*** Source document Section Begins ***

# problem with link in "January Coupons" pdf...



## beverson (Jan 16, 2005)

I wanted to let you guys know that the link in the coupon for BlackHammer Firearms 2 isn't working... it just goes to the main page of RPGNow... 

Also, I assume that since these are "January" coupons that they expire at the end of the month, but it doesn't say anywhere... I just want to make sure they don't expire sooner...

thanks


----------



## HellHound (Jan 16, 2005)

The link is a coupon code - it should bring you to the front page of RPGnow, but also put the coupon into your cookies. Then you have to find the product, and when you buy it, it will be at the reduced price.


----------



## HellHound (Jan 16, 2005)

Oh, and since the PDF will be in circulation for some time, don't expect the coupons to expire until mid-Feb at the earliest.


----------



## beverson (Jan 16, 2005)

Well, when I click on the link for BlackHammer Firearms 3, it goes right to the shopping cart and shows the discounted price.  But BF2 just goes to the main page, and when I add it to the cart myself, there's no discount...


----------



## HellHound (Jan 17, 2005)

Strange - I'll check that with Phil.


----------



## philreed (Jan 17, 2005)

I had a number in the wrong place. The corrected PDF is loaded in place of the error copy.


----------



## beverson (Jan 17, 2005)

Thanks, that did it.  Worked like a charm...


----------



## beverson (Jan 17, 2005)

ooops... managed to make a double post....


----------



## HellHound (Jan 19, 2005)

Thanks Phil. You rock.


----------

*** Source document Section Ends ***

_Your tasks_:
[A] For each statement, say yes or no to whether the coupon thread agrees with it, and quote the words from the thread that decide it. (i) The link for BlackHammer Firearms 3 went straight to the shopping cart with the discounted price. (ii) The coupons were said to expire at the end of January. (iii) The error was traced to a number in the wrong place.
[B] List every username that posts in the coupon thread.
The data is not needed here.

*** Given data Section Begins ***

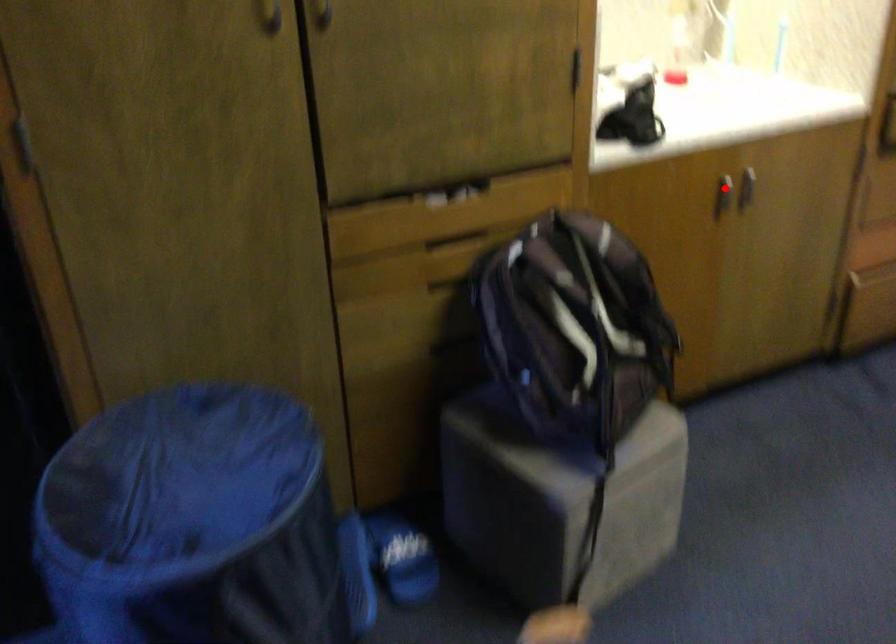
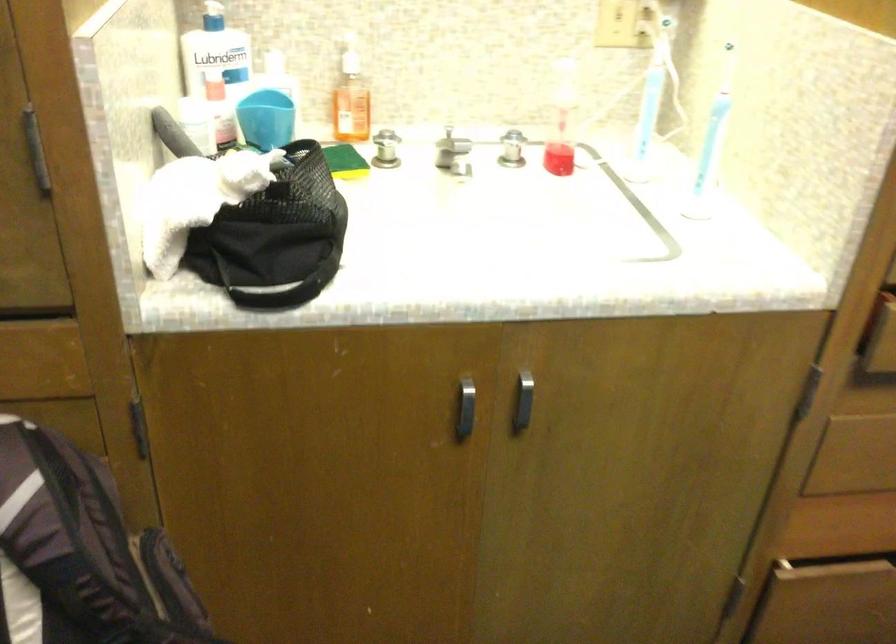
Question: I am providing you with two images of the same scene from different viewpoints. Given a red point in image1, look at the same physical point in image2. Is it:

*** Given data Section Ends ***

_Exercise answers_:
[A]
(i) Yes: "when I click on the link for BlackHammer Firearms 3, it goes right to the shopping cart and shows the discounted price"
(ii) No: "don't expect the coupons to expire until mid-Feb at the earliest"
(iii) Yes: "I had a number in the wrong place"

[B] beverson, HellHound, philreed